Surely the headline of your editorial in March presents a false dichotomy.1 It led me to reflect on the patients between 16 and 20 years of age who, as a psychiatrist working in a rural area of Scotland, I have seen over the past year. The vast majority of these patients were neither ‘clinically depressed’ or ‘moody’. They did have major emotional problems but these problems were completely understandable in the light of horrendous circumstances that they have been brought up in. One could say that if they didn't feel unhappy there would have been something wrong with them. It is just not true to pretend that there is evidence that medical intervention, whether psychotropic medication or psychological therapy, has been shown to be of major benefit to such folk.

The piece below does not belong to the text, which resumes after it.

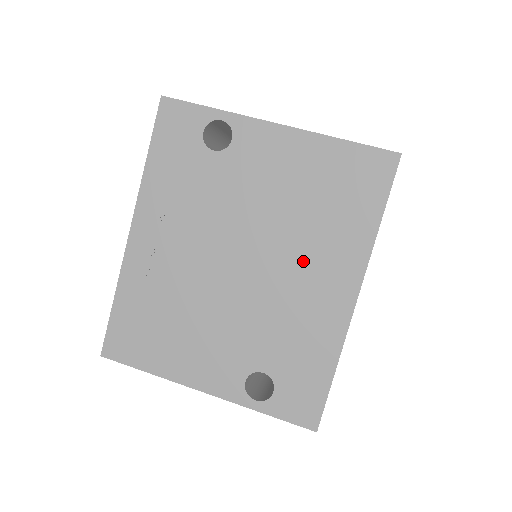
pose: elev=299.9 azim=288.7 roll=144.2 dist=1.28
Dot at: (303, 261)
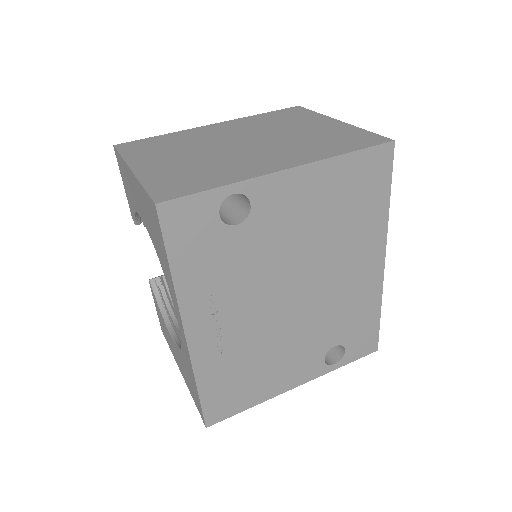
Dot at: (342, 262)
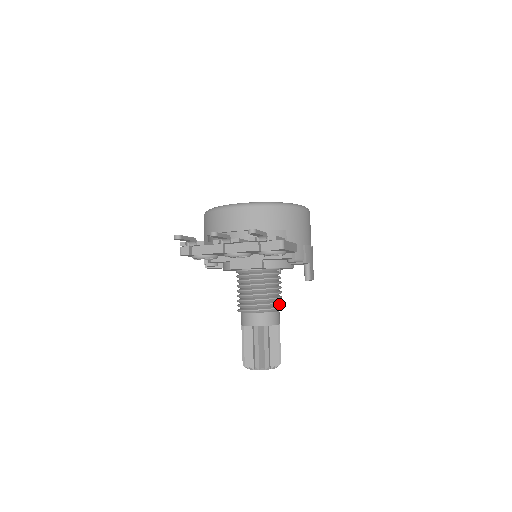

I am proud of what psychiatry can achieve in relieving the chaos of psychosis or the despair of clinical depression, but I think that psychiatry and general practice should reject all efforts made to pretend that they can deal with the understandable sadness of the victims of our horrendous society.
After 30 years as a doctor — in psychiatry and general practice — it is a terrible sadness to see the decline in the quality of life experiences that young people have. I think it is our duty as doctors to point out the facts about the experiences of young people and to endeavour to get society to change its values so that it sees the upbringing of young people as the core function of society. We must not pretend any longer that we can cure the victims of society's failings.
- © British Journal of General Practice, 2009.